[Osdc-edu-authors] Croissants article draft up, ready for review and images

Mel Chua mel at redhat.com
Sat Feb 26 01:19:06 UTC 2011


http://opensource.com/education/11/2/i-cant-bake-croissants-fable-project-documentation 
- article text below. Thanks to Bascha for the editing!

I'd like to include the (CC-BY-SA) images from 
http://blog.melchua.com/2011/02/01/ive-followed-your-instructions-and-i-still-cant-bake-croissants/ 
in a slightly different order/spacing to make it flow better with the 
revised text, but (once again) can't for the life of me find the picture 
upload form. And need an artist to create some sort of title image 
thing. Help?

When do we want to push this?

-----

This article was originally a 5-minute lightning talk delivered at 
FUDCon Tempe.

Hi! I’m Mel. When I’m not doing Free Software and Open Source stuff, I’m 
a learning psychology geek. One of the questions I get asked a lot by 
fellow FOSS hackers is: Mel! Why don’t people help me with my project?

Before I can respond, they quickly say:

    1. But I have documentation!
    2. And I don’t bite on IRC!
    3. Really!

So I look at the documentation, watch them interact with folks on IRC, 
and within moments, I can answer: "All right, I see what your problem is."

Now, instead of explaining this for software, I'm a little hungry, so 
I'm going to talk about croissants.

I’m learning how to bake. I’m a terrible baker. I touch an oven and 
something blows up. So I’m very much a novice in the baking world. Let’s 
say I want to learn how to bake bread, so I look online for some bread 
recipes. I might come across a recipe that looks like this:

Croissants

     * flour
     * butter
     * stuff

Mix then bake it!

Ask me if you have questions!

And I promptly go “bwuuuuh?” and ignore everything—I don't know where to 
start. I'm not even sure what you're talking about and what I want are 
the same thing. I mean, what the heck is a croissant?

It might help if you let me know that it’s a type of bread.

Croissants: tasty flaky buttery bread

     * flour
     * butter
     * stuff

Mix then bake it!

Ask me if you have questions!

Right! Bread! The thing I’m trying to learn to bake! I might actually 
want to make this stuff now. I’m still not sure exactly how I do that, 
though.

What’s that list of stuff? How do I bake it? Nobody told me, so I went 
out and got flour, butter, and... some stuff  - lemon drops and 
marshmallows are stuff, right? So I put it in a bowl to mix it and now I...

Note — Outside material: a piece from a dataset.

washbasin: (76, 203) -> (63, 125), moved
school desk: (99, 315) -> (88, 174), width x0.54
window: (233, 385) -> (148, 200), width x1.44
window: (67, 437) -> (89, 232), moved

Oh, shoot. You’re telling me I needed to get an oven beforehand? And 
preheat it? What does that even mean? Have I done something terribly wrong?

Should I give up and go away?

In contrast, look at this WikiHow guide to croissant-making. There's a 
clear ingredients list: 4 cups flour, 1 Tablespoon active dry yeast (2 
packets), and so on. There are steps. They're illustrated. They tell me 
what the dough should look like ("smooth elastic consistency") and how 
long each step will take ("until it doubles in size... should take 1.5 
to 2 hours.") Heck, step 20 even tells me to turn the oven on so it's 
preheated and ready to go in step 22, and there's a list of things that 
go well with croissants (butter, jam, ham, cheese) at the end. And 
there's a picture of the end result that makes my mouth water.

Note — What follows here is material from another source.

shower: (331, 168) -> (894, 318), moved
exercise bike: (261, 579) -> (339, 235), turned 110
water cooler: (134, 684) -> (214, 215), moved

We know these clear step-by-step instructions are important in a 
cookbook because we’re mostly novices in baking-land. We can’t just 
improvise through because we don’t know how these ingredients are going 
to interact with each other; we aren't familiar with pastry-making, so 
even common tools and techniques will be unfamiliar. We’ve never made 
(and maybe never even eaten) croissants before so we can’t visualize the 
process or the end result without help.

We don’t have context.

And yet we think that instructions like this should be understandable by 
all human beings:

Download these tarballs, compile them, and everything should work.

They’re understandable to us as experienced software hackers – most of 
the time when we write documentation like that, we’re merely providing 
an example of something we've done ourselves dozens of times in testing. 
We're experts. We’ve done it all before, we know what to expect, and 
rough notes are sufficient for us to reproduce past results.

But our audience is not. Context is important. Experience is important. 
And you can never assume that your audience—those who follow behind 
you—will have had either, and especially not in the exact same ways that 
you have had.

So if you're wondering why people don't follow your instructions to help 
you with your project, hit your local library and check out a cookbook. 
Bake something you've never baked before. (If you're a good baker, try 
to prepare a vegan dessert or a gluten-free bread - do something 
unfamiliar.) Notice what it feels like to be a novice. Notice which 
instructions make you feel nervous and which make you feel confident. 
Then, while eating the fruits of your labors, open your documentation 
again and take a look at it with your "beginner's mind."

If you'd like to learn more about the differences betwen novice and 
expert thought in any given domain, check out the Dreyfus Model of Skill 
Acquisition, which is secretly what this entire bit on croissants has 
been about.

That's all the time we have for today. Thank you.